In the foregoing description, for the purposes of illustration, methods were described in a particular order. It should be appreciated that in alternate embodiments, the methods may be performed in a different order than that described. It should also be appreciated that the methods described above may be performed by hardware components or may be embodied in sequences of machine-executable instructions, which may be used to cause a machine, such as a general-purpose or special-purpose processor or logic circuits programmed with the instructions to perform the methods. These machine-executable instructions may be stored on one or more machine readable mediums, such as CD-ROMs or other type of optical disks, floppy diskettes, ROMs, RAMs, EPROMs, EEPROMs, magnetic or optical cards, flash memory, or other types of machine-readable mediums suitable for storing electronic instructions. Alternatively, the methods may be performed by a combination of hardware and software.
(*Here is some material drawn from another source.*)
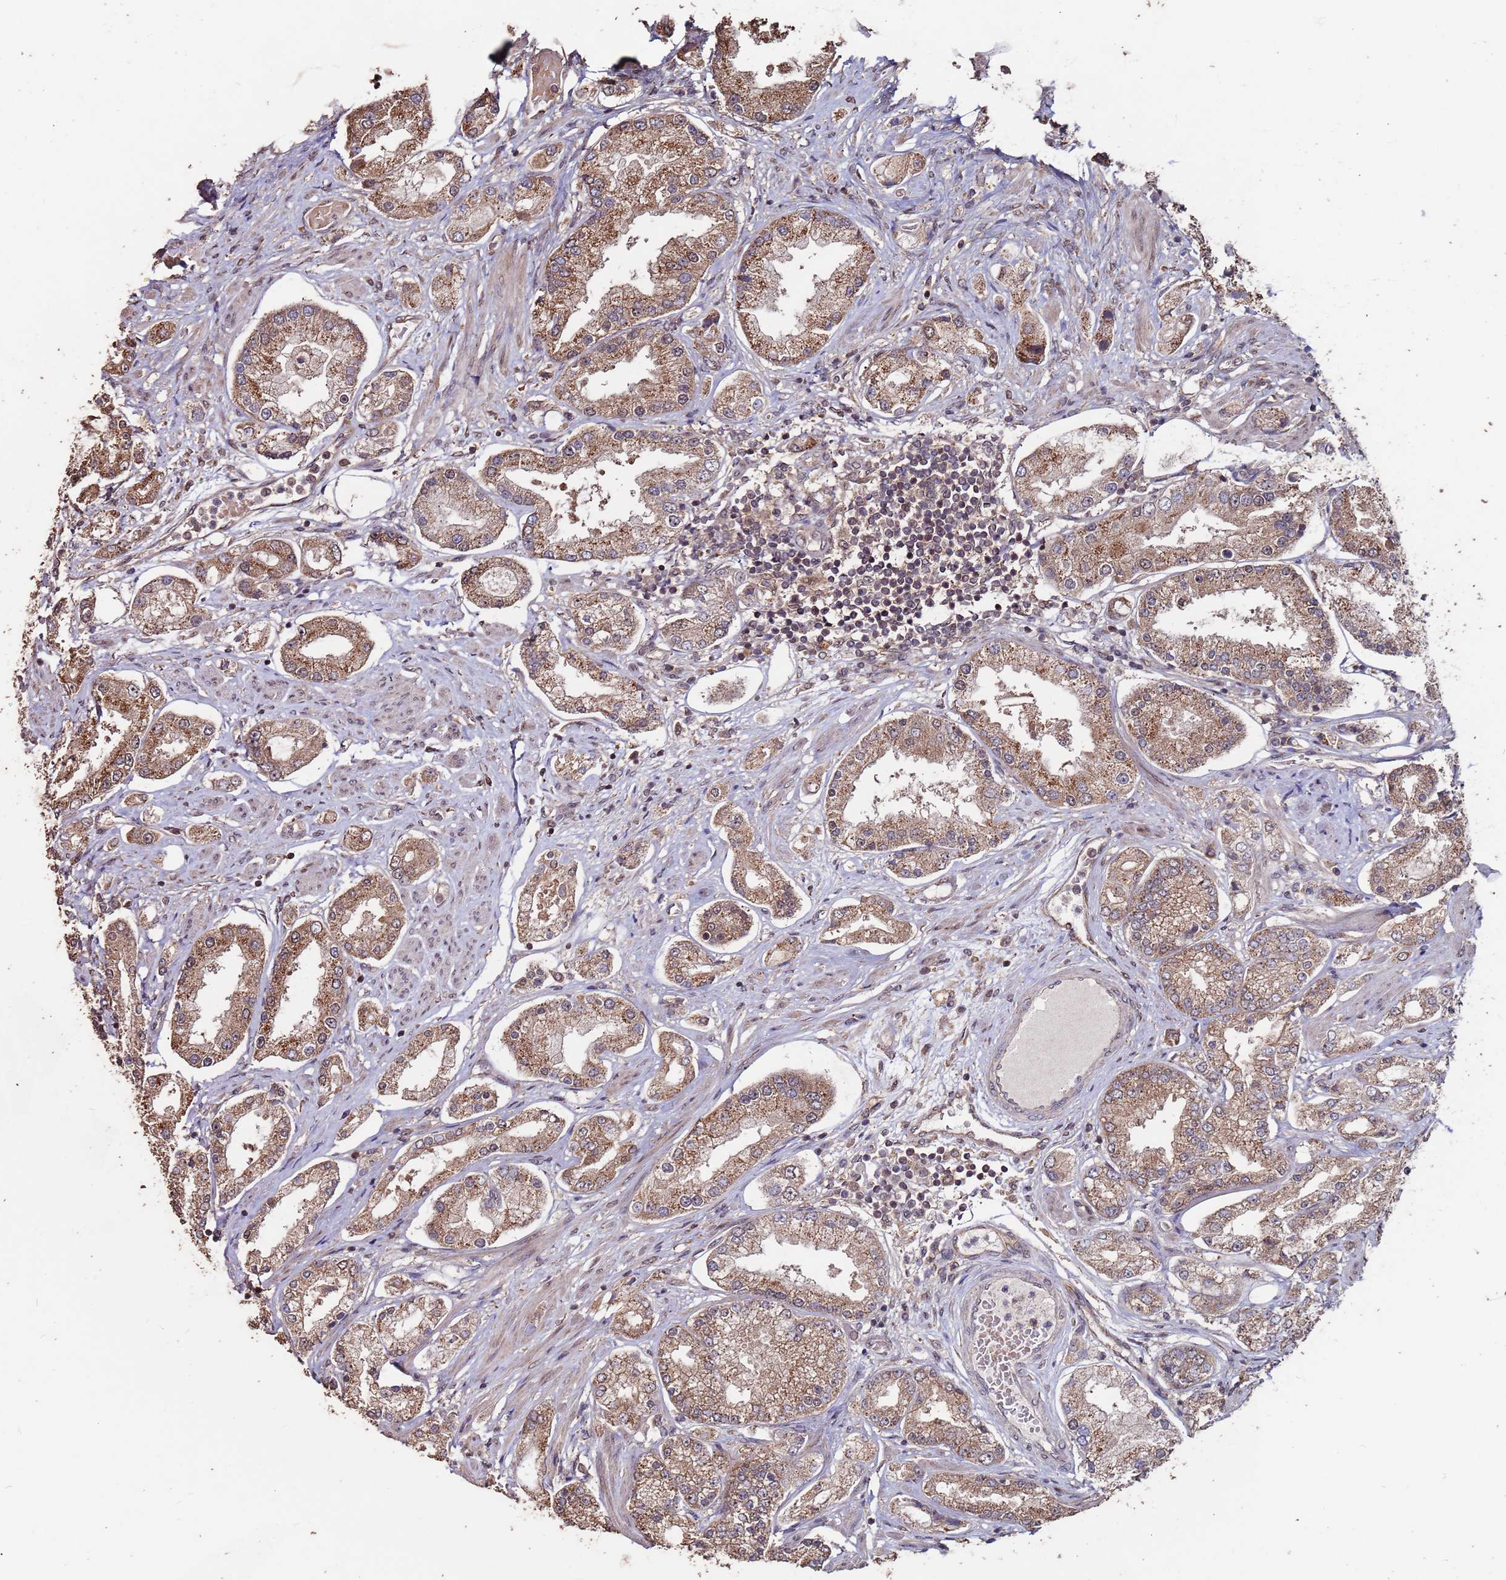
{"staining": {"intensity": "moderate", "quantity": ">75%", "location": "cytoplasmic/membranous"}, "tissue": "prostate cancer", "cell_type": "Tumor cells", "image_type": "cancer", "snomed": [{"axis": "morphology", "description": "Adenocarcinoma, High grade"}, {"axis": "topography", "description": "Prostate"}], "caption": "The photomicrograph demonstrates a brown stain indicating the presence of a protein in the cytoplasmic/membranous of tumor cells in prostate cancer. Nuclei are stained in blue.", "gene": "PRR7", "patient": {"sex": "male", "age": 69}}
Having described several embodiments, it will be recognized by those of skill in the art that various modifications, alternative constructions, and equivalents may be used without departing from the spirit and scope of the invention. Additionally, a number of well known processes and elements have not been described in order to avoid unnecessarily obscuring the present invention. For example, those skilled in the art know how to arrange computers into a network and enable communication among the computers. Additionally, those skilled in the art will realize that the present invention is not limited to real property records searching specifically or property records searching generally. For example, the present invention may be used to search corporate filings, license records, and the like. Accordingly, the above description should not be taken as limiting the scope of the invention, which is defined in the following claims.